Segment Start: Provided records

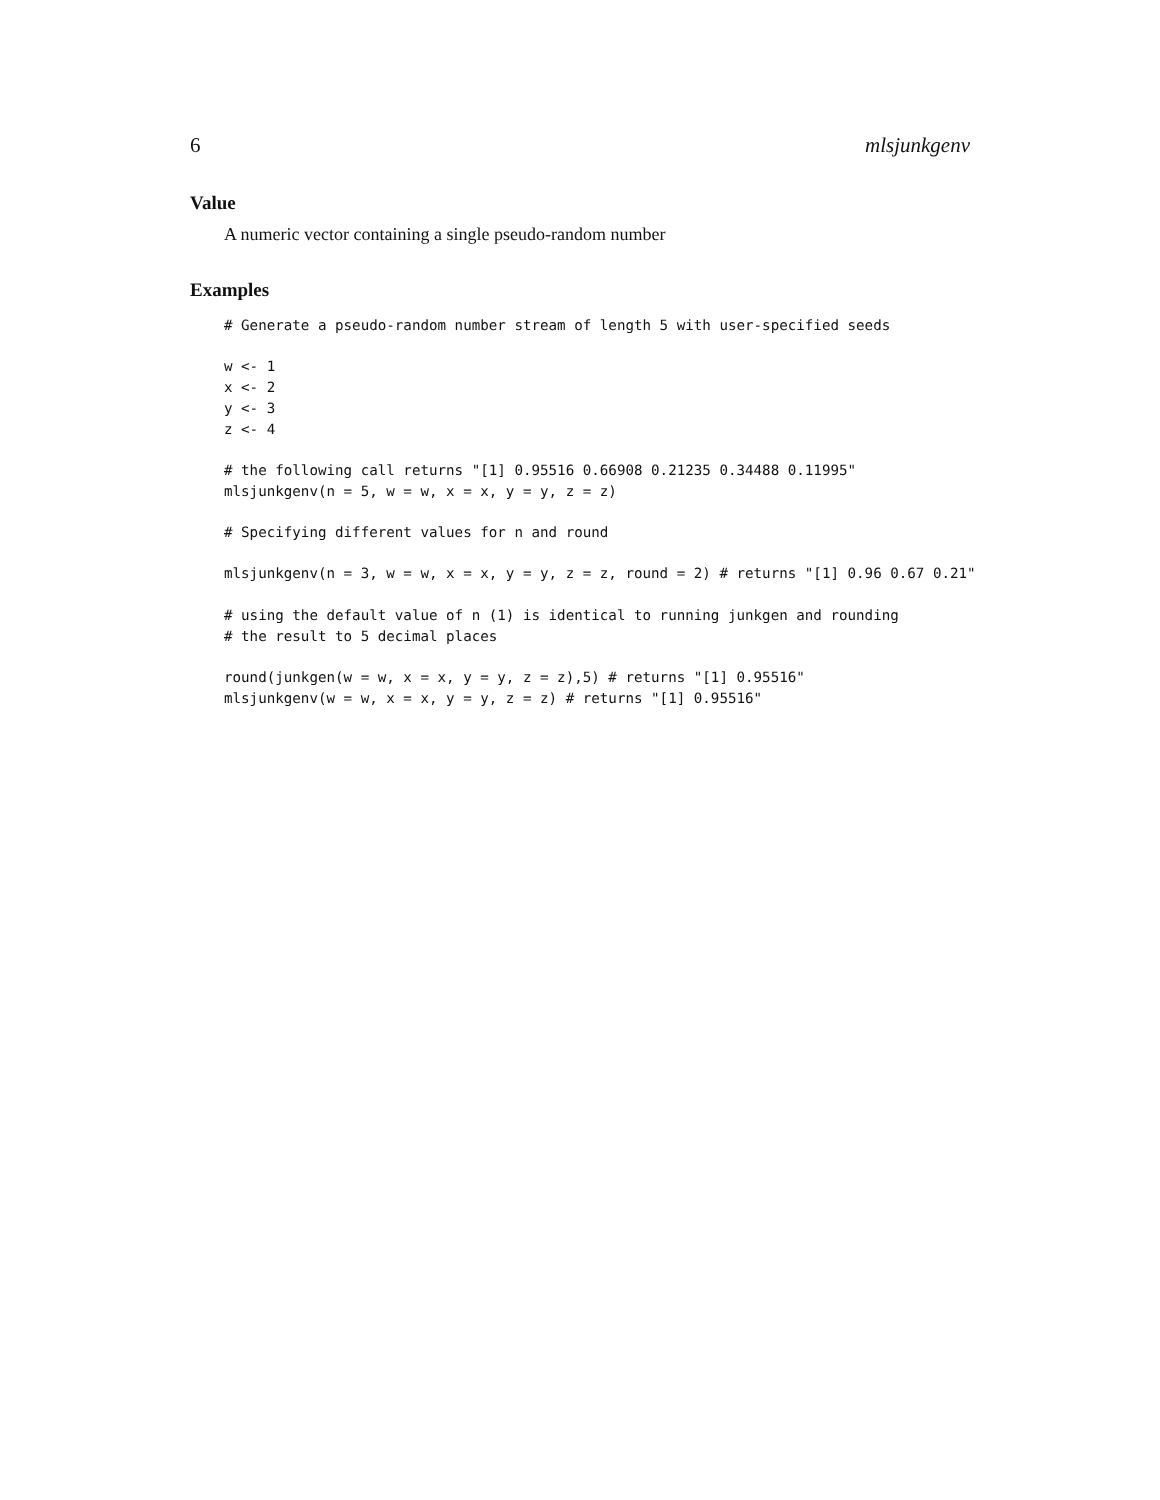6 mlsjunkgenv
Value
A numeric vector containing a single pseudo-random number
Examples
# Generate a pseudo-random number stream of length 5 with user-specified seeds

w <- 1
x <- 2
y <- 3
z <- 4

# the following call returns "[1] 0.95516 0.66908 0.21235 0.34488 0.11995"
mlsjunkgenv(n = 5, w = w, x = x, y = y, z = z)

# Specifying different values for n and round

mlsjunkgenv(n = 3, w = w, x = x, y = y, z = z, round = 2) # returns "[1] 0.96 0.67 0.21"

# using the default value of n (1) is identical to running junkgen and rounding
# the result to 5 decimal places

round(junkgen(w = w, x = x, y = y, z = z),5) # returns "[1] 0.95516"
mlsjunkgenv(w = w, x = x, y = y, z = z) # returns "[1] 0.95516"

Segment End: Provided records

■ **About this task**
Leave out the pictures. Transcribe the rest of the listing above exactly.

■ **Answer section**
6 mlsjunkgenv
Value
A numeric vector containing a single pseudo-random number
Examples
# Generate a pseudo-random number stream of length 5 with user-specified seeds

w <- 1
x <- 2
y <- 3
z <- 4

# the following call returns "[1] 0.95516 0.66908 0.21235 0.34488 0.11995"
mlsjunkgenv(n = 5, w = w, x = x, y = y, z = z)

# Specifying different values for n and round

mlsjunkgenv(n = 3, w = w, x = x, y = y, z = z, round = 2) # returns "[1] 0.96 0.67 0.21"

# using the default value of n (1) is identical to running junkgen and rounding
# the result to 5 decimal places

round(junkgen(w = w, x = x, y = y, z = z),5) # returns "[1] 0.95516"
mlsjunkgenv(w = w, x = x, y = y, z = z) # returns "[1] 0.95516"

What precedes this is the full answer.